- Developer: Mimimi Productions
- Publishers: Unity Games (PC) Loot Entertainment (PS4) Soedesco (Retail version) Daedalic Entertainment (PC)
- Director: Dominik Abé
- Producer: Johannes Roth
- Designers: Martin Hamberger Mortiz Wagner
- Programmers: Dominik Abé Johannes Roth Maximilian Auer
- Artists: Bianca Dörr Cem Erdalan Lucas Reiner Florian Smolka
- Writers: Dominik Abé Martin Hamberger Dennis Huszak Johannes Roth Mortiz Wagner
- Composer: Filippo Beck Peccoz
- Engine: Unity
- Platforms: Microsoft Windows; OS X; Linux; PlayStation 4;
- Release: 12 May 2014 Windows, macOS, Linux; 12 May 2014; PlayStation 4; NA: 19 August 2014; EU: 20 August 2014; ;
- Genre: Action-adventure
- Mode: Single-player

= The Last Tinker: City of Colors =

2014 action-adventure-platform video game

The Last Tinker: City of Colors is a 2014 German action-adventure-platform video game developed by Mimimi Productions. It was published by for Microsoft Windows, OS X and Linux on 12 May 2014. A PlayStation 4 version was handled by Loot Interactive, and released digitally on the PlayStation Store on August 19, 2014, in North America and August 20, 2014, in Europe and Australia. A retail version published by Dutch publisher Soedesco was released in May 2015 in Europe and in March 2016 in North America.

The player controls a young anthropomorphic monkey named Koru as he rises, using color and emotion, from his home in the slums of Colortown to stand against the "Bleakness", a force trying to wipe out all joy and life from the world. An Xbox One port of the game was planned, but was cancelled due to poor sales on the PlayStation 4 version.

== Gameplay ==
The Last Tinker: City of Colors is inspired by classic platform game series like Jak and Daxter or Banjo-Kazooie while breaking the format by not having a jump button. The game is described as "a vivid journey through Colortown, a world built upon creativity, emotion and collaboration".

==Reception==
The Last Tinker: City of Colors received mixed reviews and the Deutscher Computerspielpreis 2015 for best game design. Aggregating review websites GameRankings and Metacritic gave the Windows version 75.63% based on 27 reviews and 72/100 based on 41 reviews and the PlayStation 4 version 67.25% based on 20 reviews and 66/100 based on 19 reviews.

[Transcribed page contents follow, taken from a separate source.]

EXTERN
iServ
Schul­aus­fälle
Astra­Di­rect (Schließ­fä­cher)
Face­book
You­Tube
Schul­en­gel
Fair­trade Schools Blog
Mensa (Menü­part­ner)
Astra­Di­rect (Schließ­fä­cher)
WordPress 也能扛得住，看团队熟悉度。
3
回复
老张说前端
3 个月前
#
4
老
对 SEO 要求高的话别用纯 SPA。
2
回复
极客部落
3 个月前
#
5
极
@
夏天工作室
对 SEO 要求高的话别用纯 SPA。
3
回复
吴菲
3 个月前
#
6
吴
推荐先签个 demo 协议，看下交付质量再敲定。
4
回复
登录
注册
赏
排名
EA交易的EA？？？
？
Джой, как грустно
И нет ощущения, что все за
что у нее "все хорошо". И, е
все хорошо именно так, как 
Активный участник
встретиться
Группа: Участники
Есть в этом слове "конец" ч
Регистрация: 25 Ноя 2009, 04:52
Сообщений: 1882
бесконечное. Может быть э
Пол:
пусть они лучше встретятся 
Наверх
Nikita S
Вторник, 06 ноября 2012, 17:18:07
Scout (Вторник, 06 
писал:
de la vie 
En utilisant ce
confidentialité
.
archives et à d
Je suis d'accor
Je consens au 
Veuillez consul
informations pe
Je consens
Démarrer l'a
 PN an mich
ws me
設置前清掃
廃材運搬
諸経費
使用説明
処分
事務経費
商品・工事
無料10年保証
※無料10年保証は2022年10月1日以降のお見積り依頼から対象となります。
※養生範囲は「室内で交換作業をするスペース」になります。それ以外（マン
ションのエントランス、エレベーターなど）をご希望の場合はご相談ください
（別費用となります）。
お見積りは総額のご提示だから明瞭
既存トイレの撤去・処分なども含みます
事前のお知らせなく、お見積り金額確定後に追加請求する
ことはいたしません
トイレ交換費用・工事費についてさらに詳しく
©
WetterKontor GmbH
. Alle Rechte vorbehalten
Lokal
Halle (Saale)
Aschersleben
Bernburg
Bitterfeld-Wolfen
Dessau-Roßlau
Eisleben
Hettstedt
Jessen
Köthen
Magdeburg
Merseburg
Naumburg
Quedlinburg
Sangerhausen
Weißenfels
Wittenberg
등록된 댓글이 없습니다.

In a positive review, Matt Beaudette of Hardcore Gamer rated the game a 4/5, calling it "a hard game to hate" and said the "beautiful visuals, brilliantly realized art style, and enjoyable music will put a smile on even the most cynical faces."

In a negative review, David Roberts of GamesRadar+ rated the game 2 and a half stars out of 5, saying the game "just bleeds together into a formless mass of cartoon characters and mediocre action."